**Data to examine**.
-- -- --

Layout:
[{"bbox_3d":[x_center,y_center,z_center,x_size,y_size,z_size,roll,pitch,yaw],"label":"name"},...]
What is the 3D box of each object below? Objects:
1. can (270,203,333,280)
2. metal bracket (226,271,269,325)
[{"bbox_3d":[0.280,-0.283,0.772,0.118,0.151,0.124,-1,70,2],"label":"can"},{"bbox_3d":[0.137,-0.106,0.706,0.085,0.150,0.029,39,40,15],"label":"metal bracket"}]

-- -- --

**Aim of the task**. Your task is to retype the data exactly, with no line missing.

**Answer to this exercise**.
Layout:
[{"bbox_3d":[x_center,y_center,z_center,x_size,y_size,z_size,roll,pitch,yaw],"label":"name"},...]
What is the 3D box of each object below? Objects:
1. can (270,203,333,280)
2. metal bracket (226,271,269,325)
[{"bbox_3d":[0.280,-0.283,0.772,0.118,0.151,0.124,-1,70,2],"label":"can"},{"bbox_3d":[0.137,-0.106,0.706,0.085,0.150,0.029,39,40,15],"label":"metal bracket"}]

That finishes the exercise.